Segment Start: Exercise materials

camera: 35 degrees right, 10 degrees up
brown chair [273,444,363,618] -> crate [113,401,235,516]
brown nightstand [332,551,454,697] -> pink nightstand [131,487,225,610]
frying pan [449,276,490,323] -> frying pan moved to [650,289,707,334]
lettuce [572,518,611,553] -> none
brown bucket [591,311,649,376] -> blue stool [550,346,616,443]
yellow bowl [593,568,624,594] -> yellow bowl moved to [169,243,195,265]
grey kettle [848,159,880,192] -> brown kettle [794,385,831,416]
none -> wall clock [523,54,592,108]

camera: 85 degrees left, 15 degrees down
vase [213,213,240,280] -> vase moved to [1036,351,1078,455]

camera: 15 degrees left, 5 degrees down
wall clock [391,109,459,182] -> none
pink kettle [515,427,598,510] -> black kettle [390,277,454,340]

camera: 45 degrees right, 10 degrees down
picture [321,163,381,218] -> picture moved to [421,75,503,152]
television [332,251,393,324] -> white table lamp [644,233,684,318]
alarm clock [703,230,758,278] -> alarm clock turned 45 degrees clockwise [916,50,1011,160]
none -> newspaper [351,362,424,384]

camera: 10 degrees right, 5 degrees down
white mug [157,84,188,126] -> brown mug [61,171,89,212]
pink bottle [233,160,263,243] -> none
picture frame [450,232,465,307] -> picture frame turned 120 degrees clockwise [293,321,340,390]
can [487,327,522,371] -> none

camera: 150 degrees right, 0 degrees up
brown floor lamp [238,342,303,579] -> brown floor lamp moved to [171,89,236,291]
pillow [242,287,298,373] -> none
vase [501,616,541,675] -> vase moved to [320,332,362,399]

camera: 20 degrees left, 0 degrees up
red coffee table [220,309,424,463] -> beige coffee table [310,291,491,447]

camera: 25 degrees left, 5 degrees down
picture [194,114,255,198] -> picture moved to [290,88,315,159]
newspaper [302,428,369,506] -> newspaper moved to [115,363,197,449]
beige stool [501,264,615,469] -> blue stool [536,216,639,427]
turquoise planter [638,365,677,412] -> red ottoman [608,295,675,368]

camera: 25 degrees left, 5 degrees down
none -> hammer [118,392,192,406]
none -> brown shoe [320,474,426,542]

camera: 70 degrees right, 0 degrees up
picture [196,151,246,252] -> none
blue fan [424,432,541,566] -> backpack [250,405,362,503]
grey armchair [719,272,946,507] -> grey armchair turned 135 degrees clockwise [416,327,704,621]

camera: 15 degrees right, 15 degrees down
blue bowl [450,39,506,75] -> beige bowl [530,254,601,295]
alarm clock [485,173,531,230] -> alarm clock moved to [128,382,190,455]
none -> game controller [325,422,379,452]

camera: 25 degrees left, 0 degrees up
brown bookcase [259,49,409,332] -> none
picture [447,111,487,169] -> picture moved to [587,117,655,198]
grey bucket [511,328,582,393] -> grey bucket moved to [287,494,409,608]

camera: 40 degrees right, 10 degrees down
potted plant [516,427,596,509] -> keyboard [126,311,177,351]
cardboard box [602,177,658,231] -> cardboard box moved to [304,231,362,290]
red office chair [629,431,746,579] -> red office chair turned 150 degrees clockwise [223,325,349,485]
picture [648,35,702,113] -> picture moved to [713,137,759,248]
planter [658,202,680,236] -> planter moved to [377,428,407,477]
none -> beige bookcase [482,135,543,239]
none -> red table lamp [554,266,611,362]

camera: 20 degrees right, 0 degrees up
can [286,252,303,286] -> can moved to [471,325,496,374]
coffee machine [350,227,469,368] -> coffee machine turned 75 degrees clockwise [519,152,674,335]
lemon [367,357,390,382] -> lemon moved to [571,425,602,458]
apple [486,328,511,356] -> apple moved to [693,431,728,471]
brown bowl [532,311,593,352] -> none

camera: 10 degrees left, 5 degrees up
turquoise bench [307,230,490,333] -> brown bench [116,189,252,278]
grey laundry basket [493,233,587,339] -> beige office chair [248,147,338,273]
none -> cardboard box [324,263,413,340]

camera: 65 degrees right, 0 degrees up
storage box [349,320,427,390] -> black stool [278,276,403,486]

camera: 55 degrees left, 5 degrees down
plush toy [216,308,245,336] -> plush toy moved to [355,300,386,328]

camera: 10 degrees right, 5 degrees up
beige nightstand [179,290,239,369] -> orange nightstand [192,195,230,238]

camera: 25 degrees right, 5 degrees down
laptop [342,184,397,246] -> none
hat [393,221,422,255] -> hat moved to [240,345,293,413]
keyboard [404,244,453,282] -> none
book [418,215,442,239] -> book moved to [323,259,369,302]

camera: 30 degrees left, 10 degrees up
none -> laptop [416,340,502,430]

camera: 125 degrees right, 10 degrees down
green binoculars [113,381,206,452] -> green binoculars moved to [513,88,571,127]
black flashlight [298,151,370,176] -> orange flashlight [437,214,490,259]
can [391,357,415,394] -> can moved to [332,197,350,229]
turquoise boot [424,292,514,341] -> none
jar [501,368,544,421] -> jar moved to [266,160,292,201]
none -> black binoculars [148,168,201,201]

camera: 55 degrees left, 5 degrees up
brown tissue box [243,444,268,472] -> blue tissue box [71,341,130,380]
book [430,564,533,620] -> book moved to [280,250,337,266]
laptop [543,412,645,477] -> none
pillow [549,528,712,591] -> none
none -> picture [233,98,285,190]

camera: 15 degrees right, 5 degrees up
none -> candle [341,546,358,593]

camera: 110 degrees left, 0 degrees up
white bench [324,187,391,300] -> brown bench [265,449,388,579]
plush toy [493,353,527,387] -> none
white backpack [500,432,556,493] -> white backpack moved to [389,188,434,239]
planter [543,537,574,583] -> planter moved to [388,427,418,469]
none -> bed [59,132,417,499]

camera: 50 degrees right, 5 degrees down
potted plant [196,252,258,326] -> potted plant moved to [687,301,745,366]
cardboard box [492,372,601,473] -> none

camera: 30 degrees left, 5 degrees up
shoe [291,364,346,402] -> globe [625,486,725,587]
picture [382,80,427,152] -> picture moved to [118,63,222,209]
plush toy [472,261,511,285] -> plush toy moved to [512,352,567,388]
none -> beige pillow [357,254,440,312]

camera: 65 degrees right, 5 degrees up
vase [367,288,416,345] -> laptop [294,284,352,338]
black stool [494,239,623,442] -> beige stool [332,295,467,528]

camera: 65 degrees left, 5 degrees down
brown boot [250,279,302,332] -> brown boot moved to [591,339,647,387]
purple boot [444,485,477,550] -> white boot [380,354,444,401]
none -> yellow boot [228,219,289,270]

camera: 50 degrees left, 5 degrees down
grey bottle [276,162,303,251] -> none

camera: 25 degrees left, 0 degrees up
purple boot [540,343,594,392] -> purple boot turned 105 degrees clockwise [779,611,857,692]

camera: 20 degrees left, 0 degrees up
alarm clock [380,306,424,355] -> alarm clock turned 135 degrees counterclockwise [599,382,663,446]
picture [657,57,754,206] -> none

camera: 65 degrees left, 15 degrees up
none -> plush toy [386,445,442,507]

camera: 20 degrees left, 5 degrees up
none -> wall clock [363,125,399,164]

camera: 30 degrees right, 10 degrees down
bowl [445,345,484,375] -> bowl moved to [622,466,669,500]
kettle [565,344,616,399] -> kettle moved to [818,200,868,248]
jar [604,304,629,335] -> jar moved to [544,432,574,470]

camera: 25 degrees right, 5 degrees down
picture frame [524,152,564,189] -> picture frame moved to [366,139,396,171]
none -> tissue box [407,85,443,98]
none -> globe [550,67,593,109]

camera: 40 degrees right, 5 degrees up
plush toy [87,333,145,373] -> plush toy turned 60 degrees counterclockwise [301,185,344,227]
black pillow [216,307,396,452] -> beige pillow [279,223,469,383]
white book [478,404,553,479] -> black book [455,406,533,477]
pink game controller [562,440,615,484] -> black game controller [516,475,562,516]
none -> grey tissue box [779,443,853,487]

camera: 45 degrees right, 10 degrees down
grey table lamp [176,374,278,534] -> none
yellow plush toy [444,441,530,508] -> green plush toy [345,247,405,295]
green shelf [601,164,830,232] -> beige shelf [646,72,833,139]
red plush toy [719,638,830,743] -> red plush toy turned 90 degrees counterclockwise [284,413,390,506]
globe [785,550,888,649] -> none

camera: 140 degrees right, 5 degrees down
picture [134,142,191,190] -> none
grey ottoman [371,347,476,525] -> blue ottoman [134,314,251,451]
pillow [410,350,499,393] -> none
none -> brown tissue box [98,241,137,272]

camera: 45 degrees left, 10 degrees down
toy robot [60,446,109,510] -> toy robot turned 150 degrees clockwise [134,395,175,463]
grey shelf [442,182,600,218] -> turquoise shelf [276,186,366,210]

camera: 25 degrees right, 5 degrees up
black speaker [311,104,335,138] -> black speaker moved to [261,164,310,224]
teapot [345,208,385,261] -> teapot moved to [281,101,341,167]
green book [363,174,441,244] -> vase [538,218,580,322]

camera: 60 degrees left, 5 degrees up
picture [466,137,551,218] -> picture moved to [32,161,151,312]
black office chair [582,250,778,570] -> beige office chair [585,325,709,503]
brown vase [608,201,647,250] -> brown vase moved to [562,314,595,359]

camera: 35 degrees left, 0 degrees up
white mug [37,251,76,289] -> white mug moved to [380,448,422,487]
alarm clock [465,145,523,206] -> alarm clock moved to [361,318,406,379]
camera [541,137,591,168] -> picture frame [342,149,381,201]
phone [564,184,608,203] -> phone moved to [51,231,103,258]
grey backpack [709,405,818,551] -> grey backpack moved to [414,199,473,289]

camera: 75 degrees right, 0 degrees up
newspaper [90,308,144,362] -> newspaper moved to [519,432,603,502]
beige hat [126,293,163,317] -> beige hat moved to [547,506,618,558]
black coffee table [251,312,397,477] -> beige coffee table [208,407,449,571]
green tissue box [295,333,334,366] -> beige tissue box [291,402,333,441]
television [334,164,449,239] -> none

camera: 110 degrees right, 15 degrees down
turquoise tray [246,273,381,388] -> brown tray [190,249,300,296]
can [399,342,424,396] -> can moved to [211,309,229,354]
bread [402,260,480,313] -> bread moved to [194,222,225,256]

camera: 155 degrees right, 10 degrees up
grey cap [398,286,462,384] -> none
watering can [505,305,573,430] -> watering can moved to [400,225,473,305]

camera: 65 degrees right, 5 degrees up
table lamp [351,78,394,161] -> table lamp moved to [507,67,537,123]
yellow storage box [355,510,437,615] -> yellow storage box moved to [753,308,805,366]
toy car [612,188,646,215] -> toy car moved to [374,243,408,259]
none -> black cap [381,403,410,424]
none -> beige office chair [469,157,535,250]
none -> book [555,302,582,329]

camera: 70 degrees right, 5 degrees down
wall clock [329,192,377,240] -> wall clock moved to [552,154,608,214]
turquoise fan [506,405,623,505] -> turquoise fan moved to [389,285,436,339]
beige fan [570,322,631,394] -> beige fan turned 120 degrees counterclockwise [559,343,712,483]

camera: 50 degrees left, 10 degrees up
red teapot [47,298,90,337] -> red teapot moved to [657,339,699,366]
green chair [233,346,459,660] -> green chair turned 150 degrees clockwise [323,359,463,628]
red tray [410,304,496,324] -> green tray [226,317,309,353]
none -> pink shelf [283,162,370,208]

Segment End: Exercise materials

Pull together all lines from the data that mention the word "blue".

## Task response
brown bucket [591,311,649,376] -> blue stool [550,346,616,443]
beige stool [501,264,615,469] -> blue stool [536,216,639,427]
blue fan [424,432,541,566] -> backpack [250,405,362,503]
blue bowl [450,39,506,75] -> beige bowl [530,254,601,295]
brown tissue box [243,444,268,472] -> blue tissue box [71,341,130,380]
grey ottoman [371,347,476,525] -> blue ottoman [134,314,251,451]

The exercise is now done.